===== TEXTABSCHNITT

Ich kenne die Ostregion und ihre Herausforderungen hinsichtlich Mobilität und Wirtschaftsentwicklung sehr gut. So ist Wien eine der wenigen Millionenstädte, die keinen Umfahrungsring hat, weshalb der Transitverkehr teilweise durch den 21. und 22. Bezirk gelenkt wird. Ich möchte jedenfalls die polarisierende Diskussion der vergangenen Jahre durchbrechen und mir mithilfe der Experten meines Ministeriums ein klares Bild machen. Es geht mir keineswegs darum, Wirtschaft gegen Klimaneutralität auszuspielen, sondern diese Bereiche gemeinsam zu denken. Vielmehr will ich eine Brücke bauen. Klimaneutralität und Mobilitätswende bleiben ganz klare Ziele, weshalb ich mich auch für den Ausbau des öffentlichen Verkehrs massiv einsetzen werde.
Aber wie ergebnisoffen ist dieser Prüfungsprozess? Kann am Ende dabei herauskommen, dass der Tunnel nicht gebaut wird?
Ich möchte mir das wirklich ehrlich und neutral anschauen und dann eine Entscheidung treffen. Bei allen Themen, die meine Vorgängerin sicher sehr gut bewältigt hat, hat sie bei diesem Projekt eine Verzögerung herbeigeführt.
Zuletzt ergab die von Gewessler beauftragte Strategische Prüfung Verkehr, dass das Projekt das schlechteste aller Varianten sei. Beeindruckt Sie das nicht?
Es handelt sich um eine von mehreren Aussagen, die vorliegen. Manche werden wohl auch, wie wir wissen, politisch motiviert in eine gewisse Richtung gelenkt worden sein.
Bei den ÖBB sind bis 2029 Investitionen von 21 Milliarden Euro vorgesehen. Ist das angesichts der prekären Budget-Lage überhaupt noch realistisch?
Wir haben schwierige wirtschaftliche Jahre vor uns. Wir wissen, dass wir bei den Investitionen Schwerpunkte setzen müssen. Klar ist aber auch, dass die 21 Milliarden hinsichtlich Wirtschaft und Arbeitsmarkt Effekte von 30 Milliarden Euro auslösen. Deshalb werde ich alles unternehmen, dieses Ziel auch umzusetzen.
Beim Klimaticket haben Sie angekündigt, die gesetzlich vorgesehenen Preisanpassungen auch umzusetzen. Warum ist das notwendig, wo doch etwa Wien seit über einem Jahrzehnt ohne Erhöhung der Kosten für die Jahreskarte auskommt?
Wir bekennen uns zu einer Budgetsanierung und dazu, dass sie von allen mitgetragen werden muss. Ich glaube, wir haben hier eine angemessene, vernünftige Vorgangsweise, die für alle akzeptabel sein wird. Natürlich müssen wir auch Anreize schaffen, das ist mir vollkommen klar. Wir sind momentan in einer Abwägungsphase, wie wir beide Ziele erreichen können.

==========
===== DATENZEILEN

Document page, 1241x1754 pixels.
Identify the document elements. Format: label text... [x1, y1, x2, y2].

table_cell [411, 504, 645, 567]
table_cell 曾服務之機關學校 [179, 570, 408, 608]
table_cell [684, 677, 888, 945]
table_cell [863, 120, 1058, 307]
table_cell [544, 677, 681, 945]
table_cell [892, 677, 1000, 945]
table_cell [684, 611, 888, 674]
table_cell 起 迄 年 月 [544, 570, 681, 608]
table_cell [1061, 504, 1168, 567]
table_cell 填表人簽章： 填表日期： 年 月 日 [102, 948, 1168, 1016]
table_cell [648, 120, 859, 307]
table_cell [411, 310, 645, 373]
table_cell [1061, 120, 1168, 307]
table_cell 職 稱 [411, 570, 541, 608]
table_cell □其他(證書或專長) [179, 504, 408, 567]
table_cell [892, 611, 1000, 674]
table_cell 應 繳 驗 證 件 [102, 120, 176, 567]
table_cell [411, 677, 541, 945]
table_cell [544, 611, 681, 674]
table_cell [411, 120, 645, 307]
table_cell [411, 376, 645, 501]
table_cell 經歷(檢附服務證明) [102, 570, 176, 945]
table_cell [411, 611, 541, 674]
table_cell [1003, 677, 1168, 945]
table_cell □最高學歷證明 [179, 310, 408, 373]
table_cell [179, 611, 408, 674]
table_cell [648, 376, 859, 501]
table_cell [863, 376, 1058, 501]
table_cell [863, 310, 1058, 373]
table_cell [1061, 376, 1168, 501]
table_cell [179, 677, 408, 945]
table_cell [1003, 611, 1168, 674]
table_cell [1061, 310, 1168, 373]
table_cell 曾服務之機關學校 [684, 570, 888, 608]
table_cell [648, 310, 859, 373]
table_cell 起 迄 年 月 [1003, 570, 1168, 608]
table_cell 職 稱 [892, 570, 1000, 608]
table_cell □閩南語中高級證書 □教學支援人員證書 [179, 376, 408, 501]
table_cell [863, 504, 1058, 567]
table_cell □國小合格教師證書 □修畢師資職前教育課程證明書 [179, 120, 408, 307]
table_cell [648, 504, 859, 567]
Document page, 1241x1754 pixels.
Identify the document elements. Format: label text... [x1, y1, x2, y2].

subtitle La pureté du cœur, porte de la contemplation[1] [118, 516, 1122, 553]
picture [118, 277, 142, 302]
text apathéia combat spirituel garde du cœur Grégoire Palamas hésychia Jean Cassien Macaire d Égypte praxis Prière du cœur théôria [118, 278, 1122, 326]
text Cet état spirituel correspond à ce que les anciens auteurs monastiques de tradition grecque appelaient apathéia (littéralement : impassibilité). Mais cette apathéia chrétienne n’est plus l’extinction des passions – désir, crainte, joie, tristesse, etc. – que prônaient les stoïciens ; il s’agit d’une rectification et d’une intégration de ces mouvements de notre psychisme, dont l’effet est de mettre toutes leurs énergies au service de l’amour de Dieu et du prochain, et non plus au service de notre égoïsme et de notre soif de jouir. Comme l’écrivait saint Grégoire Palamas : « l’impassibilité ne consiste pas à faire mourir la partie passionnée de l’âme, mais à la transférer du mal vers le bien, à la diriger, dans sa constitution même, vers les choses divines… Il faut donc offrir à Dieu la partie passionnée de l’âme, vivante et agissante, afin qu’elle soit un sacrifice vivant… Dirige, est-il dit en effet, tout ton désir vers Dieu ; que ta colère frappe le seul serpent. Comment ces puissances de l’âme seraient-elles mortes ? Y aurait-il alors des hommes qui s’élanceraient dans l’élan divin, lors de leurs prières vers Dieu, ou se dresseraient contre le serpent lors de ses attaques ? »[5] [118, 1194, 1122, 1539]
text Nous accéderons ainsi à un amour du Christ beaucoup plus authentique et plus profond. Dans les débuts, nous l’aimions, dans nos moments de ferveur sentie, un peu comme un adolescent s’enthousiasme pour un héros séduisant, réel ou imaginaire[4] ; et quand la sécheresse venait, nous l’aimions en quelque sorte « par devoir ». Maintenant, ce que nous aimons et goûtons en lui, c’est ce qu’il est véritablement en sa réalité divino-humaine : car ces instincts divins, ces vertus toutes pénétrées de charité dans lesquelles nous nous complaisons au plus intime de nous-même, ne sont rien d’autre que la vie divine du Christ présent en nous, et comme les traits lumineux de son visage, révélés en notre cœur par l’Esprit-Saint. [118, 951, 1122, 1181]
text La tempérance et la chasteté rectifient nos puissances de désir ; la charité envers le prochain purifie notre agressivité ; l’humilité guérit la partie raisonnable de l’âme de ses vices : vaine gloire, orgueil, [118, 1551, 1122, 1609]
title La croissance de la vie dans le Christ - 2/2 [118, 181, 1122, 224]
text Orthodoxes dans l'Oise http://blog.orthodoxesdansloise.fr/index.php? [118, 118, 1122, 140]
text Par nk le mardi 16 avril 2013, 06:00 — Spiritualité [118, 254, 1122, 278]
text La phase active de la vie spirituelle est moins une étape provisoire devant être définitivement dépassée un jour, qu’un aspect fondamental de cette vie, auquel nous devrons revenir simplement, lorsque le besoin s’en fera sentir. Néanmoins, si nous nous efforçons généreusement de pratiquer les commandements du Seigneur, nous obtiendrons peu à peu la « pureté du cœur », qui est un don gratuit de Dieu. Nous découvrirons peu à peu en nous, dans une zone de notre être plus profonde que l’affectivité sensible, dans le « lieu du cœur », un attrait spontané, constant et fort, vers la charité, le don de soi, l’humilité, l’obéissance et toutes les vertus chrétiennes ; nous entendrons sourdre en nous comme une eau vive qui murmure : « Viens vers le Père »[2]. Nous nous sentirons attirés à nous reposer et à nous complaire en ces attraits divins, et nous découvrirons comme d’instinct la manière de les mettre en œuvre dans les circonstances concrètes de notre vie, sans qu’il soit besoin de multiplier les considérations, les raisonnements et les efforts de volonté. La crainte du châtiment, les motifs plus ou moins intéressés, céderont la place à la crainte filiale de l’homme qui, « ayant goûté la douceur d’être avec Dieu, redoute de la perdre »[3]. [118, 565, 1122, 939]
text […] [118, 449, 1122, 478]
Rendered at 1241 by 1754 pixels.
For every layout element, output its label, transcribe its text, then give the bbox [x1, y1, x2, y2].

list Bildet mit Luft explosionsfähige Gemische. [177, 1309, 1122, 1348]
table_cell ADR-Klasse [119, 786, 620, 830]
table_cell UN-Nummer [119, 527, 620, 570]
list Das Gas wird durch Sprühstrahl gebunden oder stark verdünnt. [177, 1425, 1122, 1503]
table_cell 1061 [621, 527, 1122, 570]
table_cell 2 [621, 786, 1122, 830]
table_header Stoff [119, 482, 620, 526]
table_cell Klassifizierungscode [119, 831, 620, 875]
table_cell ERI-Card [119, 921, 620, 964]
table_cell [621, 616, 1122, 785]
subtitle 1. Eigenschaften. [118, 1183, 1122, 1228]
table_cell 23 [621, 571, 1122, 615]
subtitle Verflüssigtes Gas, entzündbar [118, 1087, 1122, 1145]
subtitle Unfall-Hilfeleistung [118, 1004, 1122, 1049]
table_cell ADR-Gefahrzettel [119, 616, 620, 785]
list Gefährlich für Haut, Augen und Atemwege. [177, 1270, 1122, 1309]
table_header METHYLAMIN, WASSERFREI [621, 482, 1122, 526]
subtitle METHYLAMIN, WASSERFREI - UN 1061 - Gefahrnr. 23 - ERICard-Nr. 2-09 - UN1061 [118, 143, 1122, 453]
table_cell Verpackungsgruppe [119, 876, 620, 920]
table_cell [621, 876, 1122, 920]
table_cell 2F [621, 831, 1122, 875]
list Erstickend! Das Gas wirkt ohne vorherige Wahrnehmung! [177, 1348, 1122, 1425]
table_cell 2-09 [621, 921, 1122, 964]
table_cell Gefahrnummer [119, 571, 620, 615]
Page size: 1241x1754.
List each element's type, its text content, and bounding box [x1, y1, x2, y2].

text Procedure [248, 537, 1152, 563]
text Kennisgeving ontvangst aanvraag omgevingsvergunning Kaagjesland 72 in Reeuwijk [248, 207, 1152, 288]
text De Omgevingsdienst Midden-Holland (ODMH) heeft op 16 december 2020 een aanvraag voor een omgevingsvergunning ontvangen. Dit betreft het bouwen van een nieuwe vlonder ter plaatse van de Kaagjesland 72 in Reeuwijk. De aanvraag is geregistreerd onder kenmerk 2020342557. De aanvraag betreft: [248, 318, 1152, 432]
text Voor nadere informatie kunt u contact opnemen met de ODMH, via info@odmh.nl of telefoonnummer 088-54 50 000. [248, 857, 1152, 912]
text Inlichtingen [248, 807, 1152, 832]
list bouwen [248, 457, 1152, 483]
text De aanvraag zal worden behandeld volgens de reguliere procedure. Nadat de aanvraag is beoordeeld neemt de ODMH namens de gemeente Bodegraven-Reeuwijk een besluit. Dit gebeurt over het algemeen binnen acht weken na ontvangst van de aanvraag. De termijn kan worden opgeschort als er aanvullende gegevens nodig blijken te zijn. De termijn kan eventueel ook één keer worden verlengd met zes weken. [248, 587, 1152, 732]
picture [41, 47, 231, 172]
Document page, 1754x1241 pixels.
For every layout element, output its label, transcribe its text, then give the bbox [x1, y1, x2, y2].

==========

Überarbeite im Interview zur Verkehrspolitik alles von „Es handelt sich“ bis hinunter zu „Ziel auch umzusetzen.“ und setze dabei „Ausgaben“ an die Stelle von „Investitionen“.

SCHRIFTLICHE ANTWORT:
Es handelt sich um eine von mehreren Aussagen, die vorliegen. Manche werden wohl auch, wie wir wissen, politisch motiviert in eine gewisse Richtung gelenkt worden sein.
Bei den ÖBB sind bis 2029 Ausgaben von 21 Milliarden Euro vorgesehen. Ist das angesichts der prekären Budget-Lage überhaupt noch realistisch?
Wir haben schwierige wirtschaftliche Jahre vor uns. Wir wissen, dass wir bei den Ausgaben Schwerpunkte setzen müssen. Klar ist aber auch, dass die 21 Milliarden hinsichtlich Wirtschaft und Arbeitsmarkt Effekte von 30 Milliarden Euro auslösen. Deshalb werde ich alles unternehmen, dieses Ziel auch umzusetzen.